In San Francisco, Kehinde Wiley Stages an Elegy to Victims of Racial Violence

This Saturday, “Kehinde Wiley: An Archaeology of Silence” opens at the de Young Museum in San Francisco, situating 26 paintings and bronzes by Wiley—a modern master of the portrait form—in an ancient pictorial tradition: the art of the fallen figure. 

The show, which makes its US debut after a presentation in Venice during last year’s Biennale, continues Wiley’s Down series from 2008, works in oil inspired by Hans Holbein the Younger’s startling The Body of the Dead Christ in the Tomb (1520–1522). In those paintings, as in “An Archaeology of Silence,” Wiley reimagines depictions of Christ and other wounded, dead, or otherwise recumbent figures with contemporary Black men (and, in the latter case, women) as his subjects. The police killing of George Floyd in 2020 gave the project a fresh urgency; Wiley has called the new show an “archeology of untold stories and lives wasted” by systemic racial violence. 

“In the context of the Bay Area’s long and vital history of resisting violence against Black and Brown people, from the founding of the Black Panther Party to the current Black Lives Matter movement and beyond, ‘Kehinde Wiley: An Archaeology of Silence’ has a particular and powerful resonance,” says Thomas P. Campbell, director and CEO of the Fine Arts Museums of San Francisco. The show arrives at the de Young with support from Google.org, Google’s nonprofit operation, and the Ford Foundation.

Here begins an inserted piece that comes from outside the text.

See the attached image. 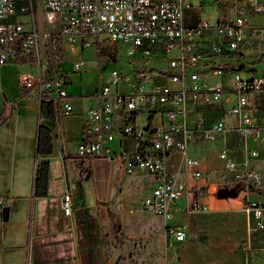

In its works, all created between 2021 and 2022, Wiley quotes from paintings and sculptures by the likes of Édouard Manet, John Vanderlyn, Alexandre Falguière, and Auguste Clésinger, rendering the persecution and suffering of the so-called “Black body”—a term that is grimly apt in this context—in iconic, even monumental terms. With their braided hair, hoop earrings, hoodies, and sneakers, some of Wiley’s figures lie prone in the grass or in a tomb, while others appear doubled over in anguish. (One such bronze, Youth Mourning, was inspired by a George Clausen canvas reflecting the horrors of World War I.)